Esistono già alcuni documenti ancora poco conosciuti, ma che segnano la riflessione su questi temi. Il documento del Comitato internazionale per la Bioetica dell’Unesco, Rappoto sugli aspetti etici delle neurotecnologie (2021), e dell’Ocse, Raccomandazioni per una innovazione responsabile delle neurotecnologie (2019).
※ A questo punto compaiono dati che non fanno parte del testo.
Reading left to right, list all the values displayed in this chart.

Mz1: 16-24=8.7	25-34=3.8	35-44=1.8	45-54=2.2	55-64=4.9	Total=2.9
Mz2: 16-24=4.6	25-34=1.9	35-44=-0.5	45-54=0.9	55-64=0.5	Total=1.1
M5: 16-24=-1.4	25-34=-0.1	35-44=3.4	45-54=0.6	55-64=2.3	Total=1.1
Entrambi i documenti delineano opportunità e rischi delle neurotecnologie, sia nell’ambito della ricerca sia di possibili applicazioni, sollecitando a elaborare regole e nuovi diritti, i cosiddetti neurodiritti: la protezione dell’integrità fisica e mentale da danni psicologici e interferenze indebite di neurotecnologie invasive; la protezione delle informazioni private relative al cervello (la privacy mentale); la protezione della libertà cognitiva umana per prevenire la possibile alterazione e manipolazione esterna e consentire la libertà di pensiero e di espressione; la giustizia, per evitare neurodiscriminazioni.

La ricerca si sta muovendo rapidamente, come dimostra questo esperimento: è indispensabile che la riflessione etica sia elaborata e ispiri le regole, nell’auspicio che non arrivino troppo tardi, come a volte accade nell’ambito della tecno-scienza. Sarebbe importante riflettere ora per orientare la ricerca e integrarla eticamente pianificando studi che includano i valori della proporzionalità, autonomia, giustizia nel disegno stesso (la ethics- in-design), nel quadro del rispetto dei diritti umani fondamentali.